Monday, September 5, 2011

Father's Day was not terrible. But I didn't feel anything. I know that's a horrible confession but my relationship with my father may well be dead. I don't really know when this happened; sometime between my coming home and his offering to do my dishes the morning I got off the aeroplane so that I could run off and see my friend and Sunday when we sat across the breakfast table at a local cafe with nothing to say to each other. He's made a game of taking shots at my physical appearance of late (I'm fat, didn't you know?) and over the weekend he also criticised my "student" vocabulary. I never knew the thing my father has always revelled in most about me- my success at school- would also be the nail in the coffin of our ability to relate to each other. The day I got my tertiary entrance result, I think he told everyone he knew. Three years later, he's embarrassed to be with me in public because I use 'hyperbole' in a sentence without flinching. We haven't had an easy conversation this year, I think. Every time I speak directly and firmly to him; he retreats, hurt. He teases me or offers a compliment and I am wary of the bitterness that might be underneath his humour. He's not told me he loved me in months. Once upon a time, I heard those words from him every day, even if they were the only ones we exchanged before bed or as one of us made a hasty exit in pursuit of our morning train.

I used to hold him when I was cold inside and my head resting against his heart would feel less foggy. Now I hug him out of habit and all that is familiar is the contrasts of our height, the way the balls of my feet feel on the hard floor as I reach up to wrap my arms around him. I stopped laughing at his bigotry and started returning his disturbingly smug looks with blank stares over six months ago. So I suppose it's my fault he sees me, as he never has before, as his expendable child. He sensed me withdraw from him; I quit the job I'd had in the same industry, started avoiding home whenever I could and ignore his presence when I was there. Both he and I are strangely emotionally sensitive; we know how other people feel but we don't deal with it well. And I am painfully clear when I don't like somebody, though I never say so in anyway overtly. Between my coldness, my desire to break with the traditions of our Daddy-Daughter relationship, establish independence and my own identity, and his sense for discord; we were doomed, I guess. After all I've dealt with in regards to him; alcoholism, depression, loyalty, affection, gratitude, fear, anger... I never thought there would be a time when I cared so little about the dissolution of our relationship. But I can't muster up any upset over his rejection of me. I guess it was, after all, a reaction to my becoming disenchanted after all these years fighting for a positive image of 'Dad'.

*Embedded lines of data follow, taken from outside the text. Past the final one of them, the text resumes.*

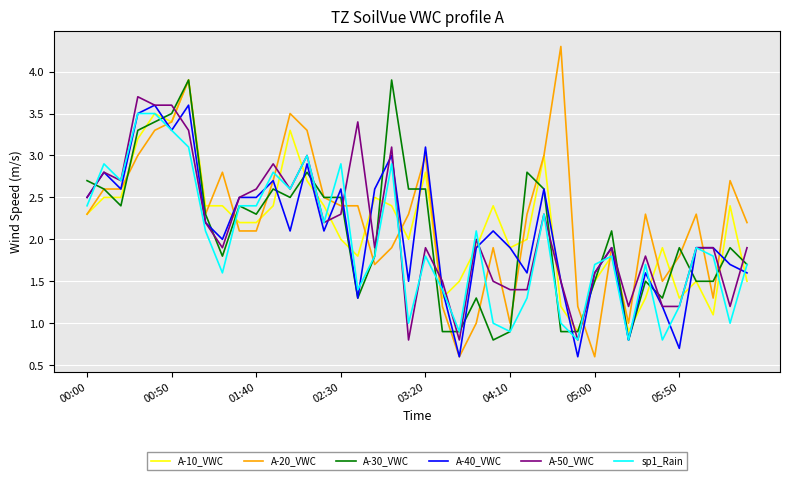

What is the minimum value for A-20_VWC?

0.6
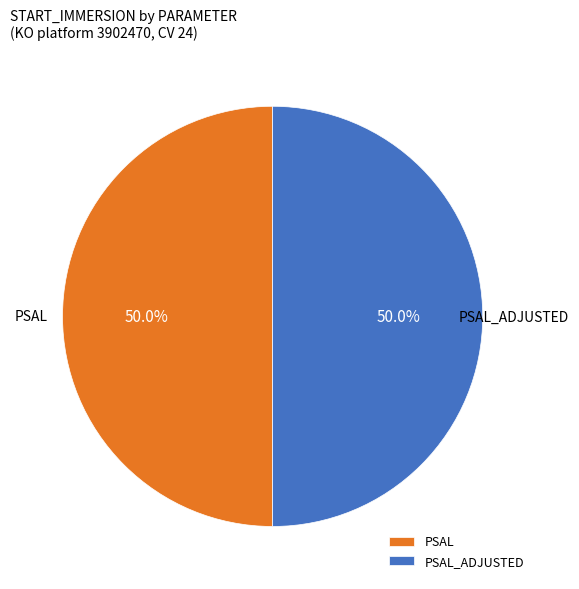

To the nearest percent, what is the average slice percentage?

50%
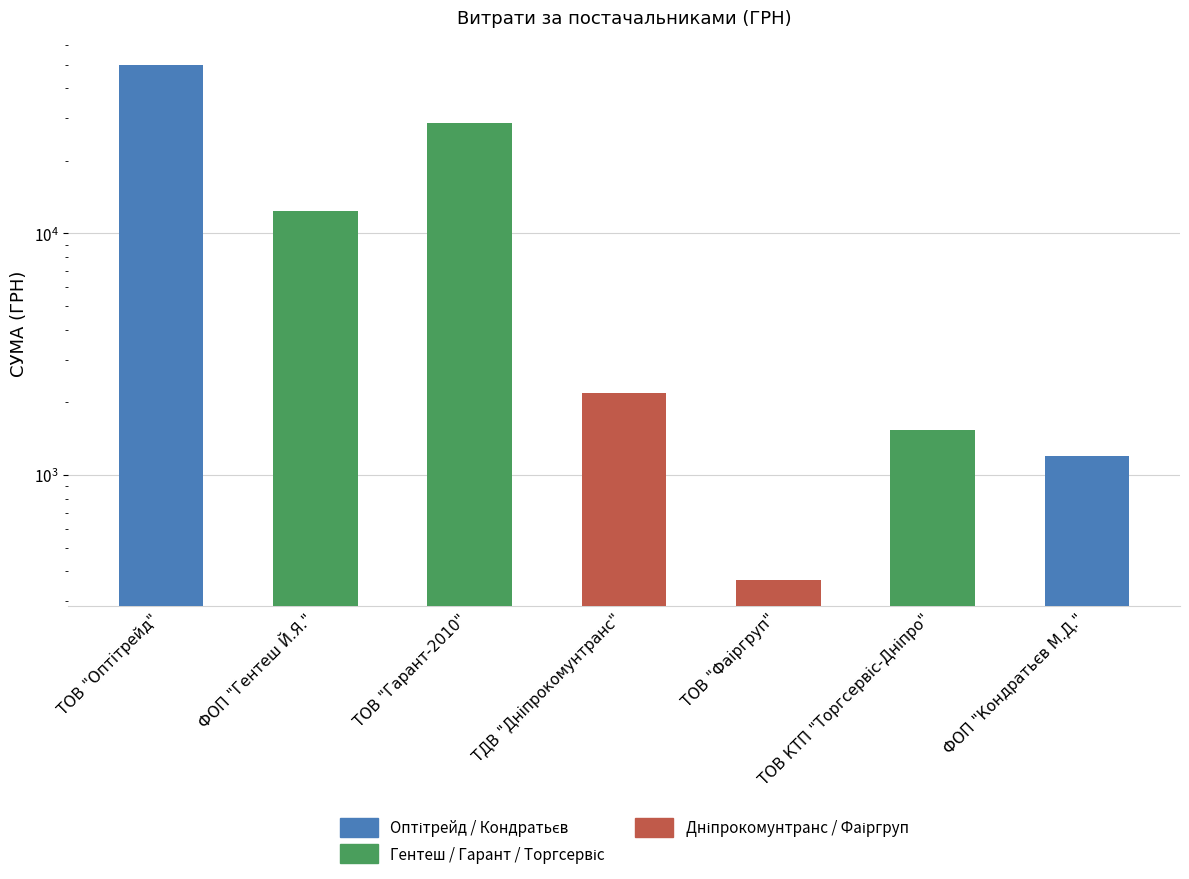

What is the label of the 4th bar from the right?

ТДВ "Дніпрокомунтранс"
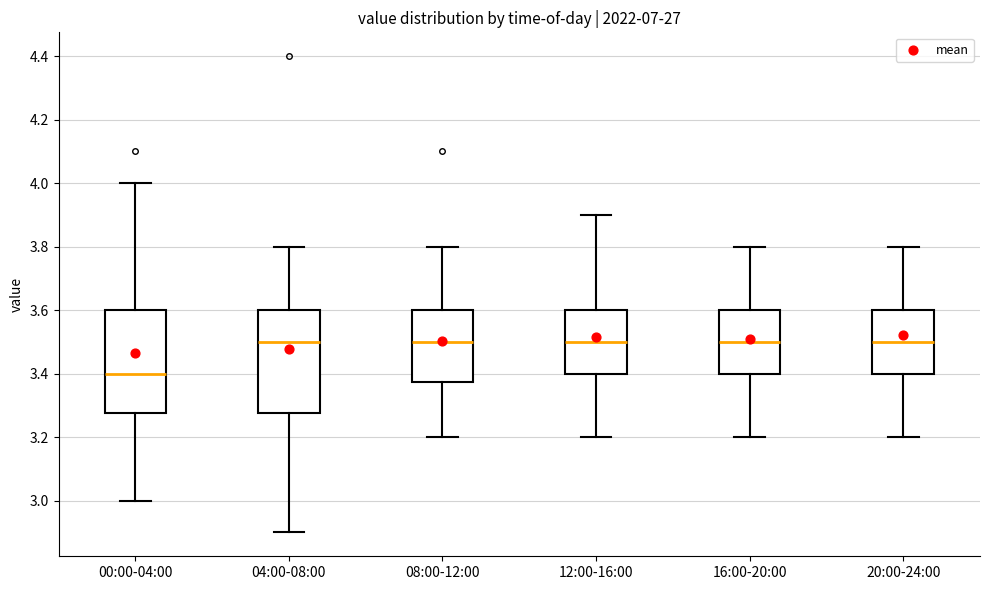

Reading left to right, transcribe this box plot: for each box, give where its median line is, the range the box spans, and where its two whiskers end, as read against the y-axis. The values are not printed on the chart, so give them approximately, as read against the axis.

00:00-04:00: median 3.40, box 3.28 to 3.60, whiskers 3.00 to 4.00
04:00-08:00: median 3.50, box 3.28 to 3.60, whiskers 2.90 to 3.80
08:00-12:00: median 3.50, box 3.38 to 3.60, whiskers 3.20 to 3.80
12:00-16:00: median 3.50, box 3.40 to 3.60, whiskers 3.20 to 3.90
16:00-20:00: median 3.50, box 3.40 to 3.60, whiskers 3.20 to 3.80
20:00-24:00: median 3.50, box 3.40 to 3.60, whiskers 3.20 to 3.80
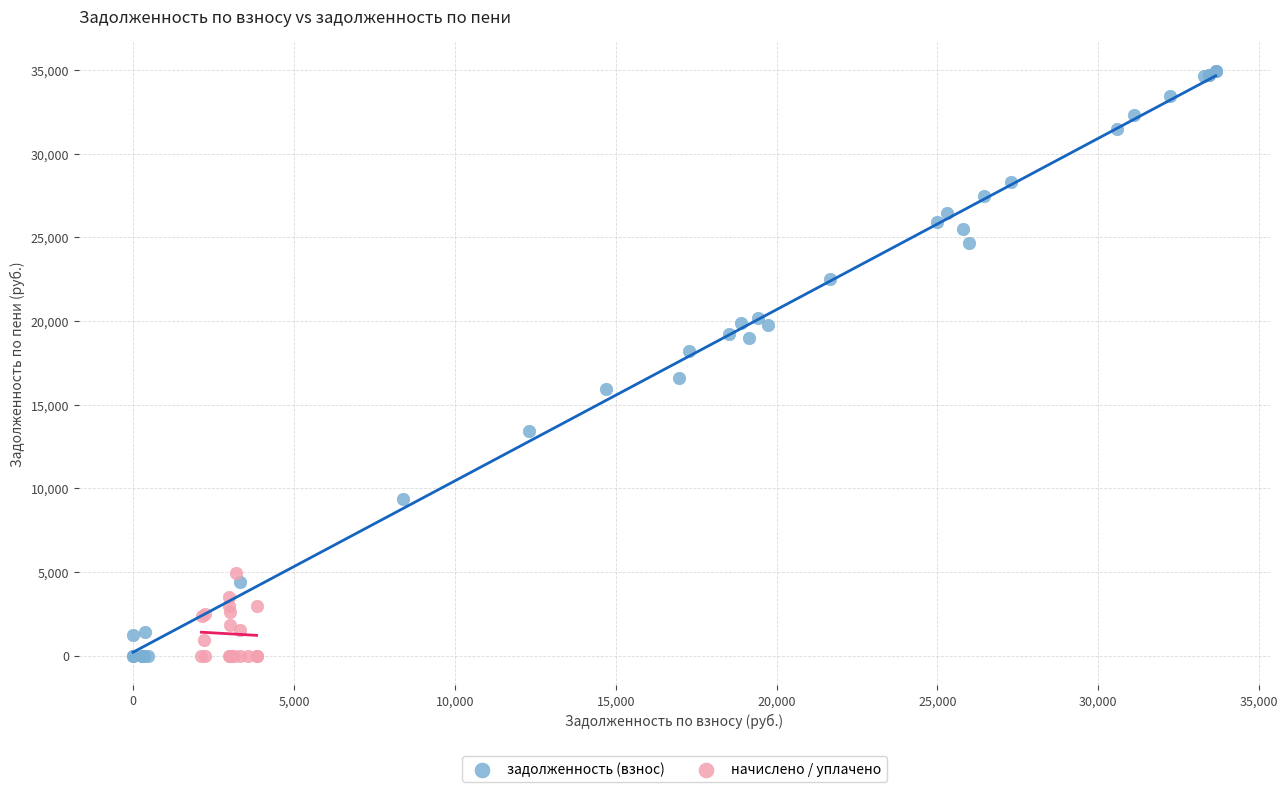

Which series reaches the maximum Y coordinate?

задолженность (взнос)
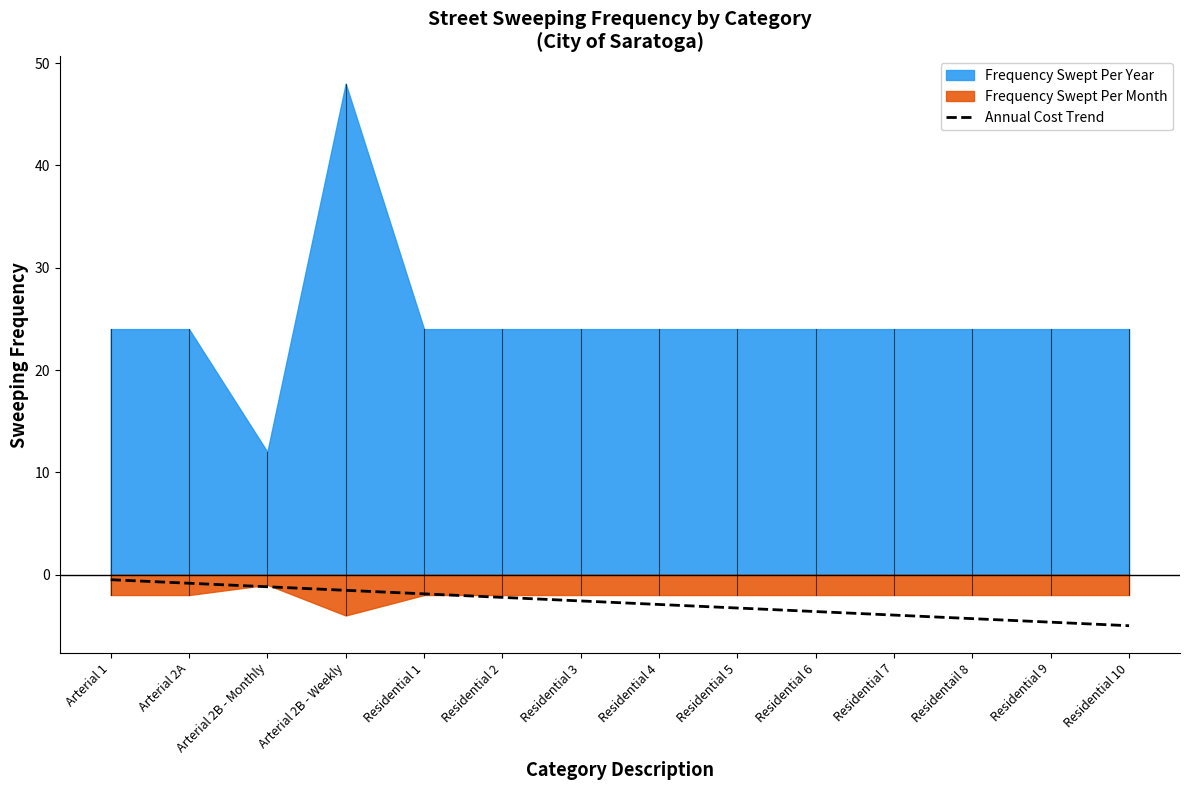

The Annual Cost Trend series shows -5.5 at Residential 6. True or false?

False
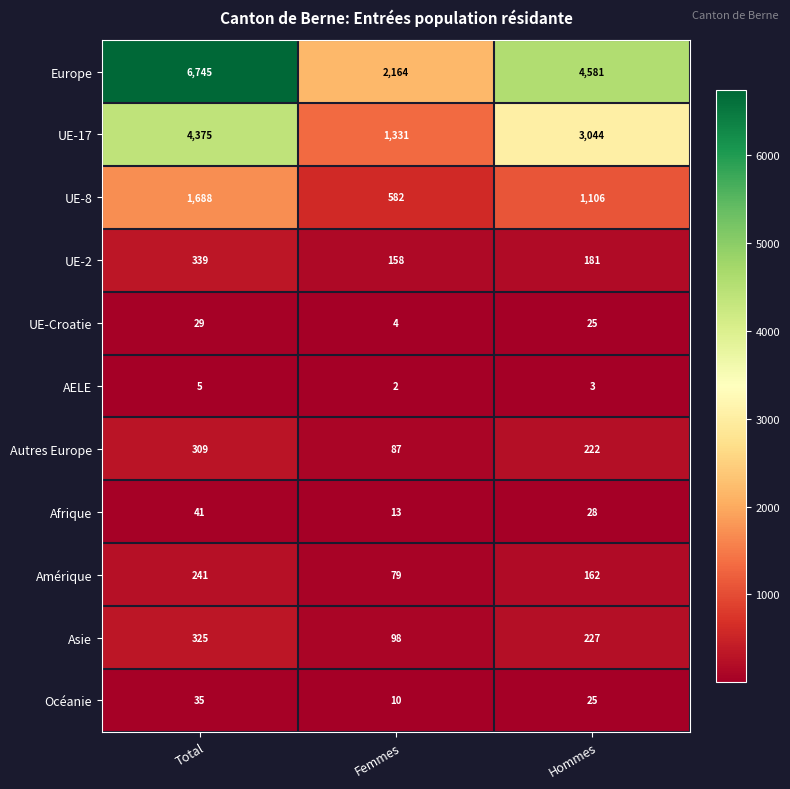

Count the number of categories in the chart.

3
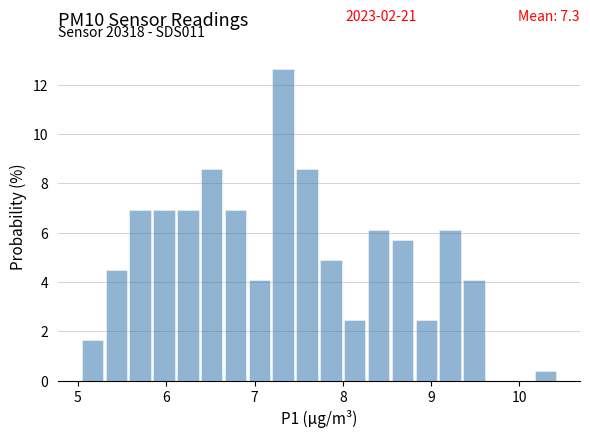

Around what value on the x-axis is the tallest bar? Give the approximate position of its centre, as read against the axis.

7.3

Saturday, September 3, 2011


Sometimes I look in the mirror and think I’m a beautiful girl, maybe a little overweight and with a bad haircut, but overall quite genetically blessed. I see the way certain men look at me, especially when I wear dresses and leave my hair down, and know that if I put the effort into my appearance I could be successful anywhere I went in anything I did just because people would be sucked in by how I looked. Such a sweet girl, look at that smile, and those eyes. I like her. And other times I think that rare moment of self-hatred tinged confidence was insanity because I’m hideous and nothing about me is attractive and I’ll never get my way in any career or group because I’m just the ugly, fat girl who people tolerate because she has personality or despise because she has the nerve to have confidence despite all her physical shortcomings. But I feel secure in the knowledge that I’d have felt so guilty and ridiculous if I’d conformed to the Pretty Girl stereotype and that my being repulsive helps me see people’s true natures and I’m glad of that.